Heads of households had to prioritize cash crops and could not spend time planting personal gardens for daily food consumption. Cash crops included tobacco, rice, and cotton. Cash crops took precedence over schooling, therefore children were pulled from schools and denied access to an education. This type of laboring was called sharecropping. Sharecropping is a term used, when one-person farms on another person's land, and the two share what is produced. Sharecroppers were poor, and often in debt to the landowners and creditors from one harvest season to the next. In exchange for the use of the land, cabin and supplies, sharecroppers agreed to raise a cash crop and give a portion, usually 50% of the crop to their landlord.
A sharecropper's typical day consisted of long hours working in fields. No matter the condition, healthy or sick, rain or shine, dusk or dawn, sharecroppers sowed, weeded, picked and hauled cotton and tobacco.

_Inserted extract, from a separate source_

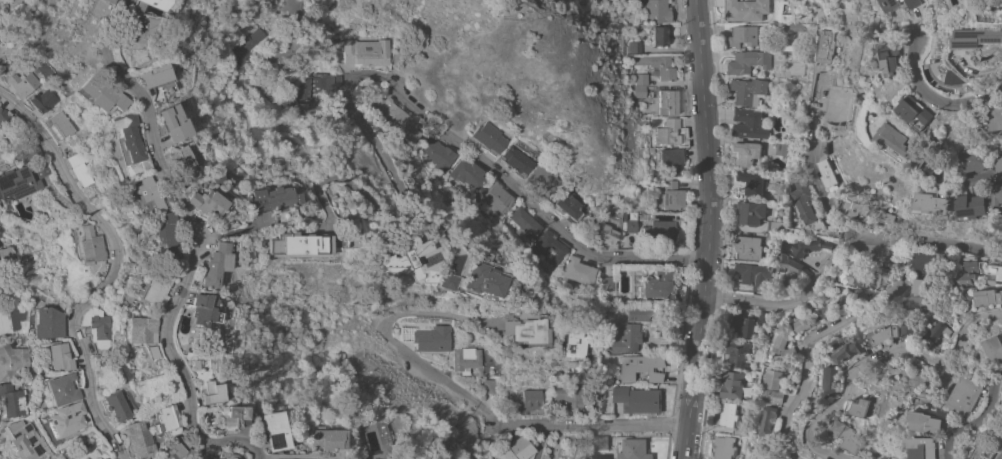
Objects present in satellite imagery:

As I reflect back, the life of a sharecropper was difficult. Even in the best of situations, sharecropping families lived in a house on land that was not their own. The sharecropper contributed his and his family's labor to provide income for the family. Sharecroppers had no control over which crops were planted or how they were sold. During Reconstruction, former slaves and many white farmers became trapped in a system of economic exploitation known as sharecropping. Sharecropping reached full prominence during the 1870's, especially in the southern United States after the Civil War and at the end of slavery in 1865.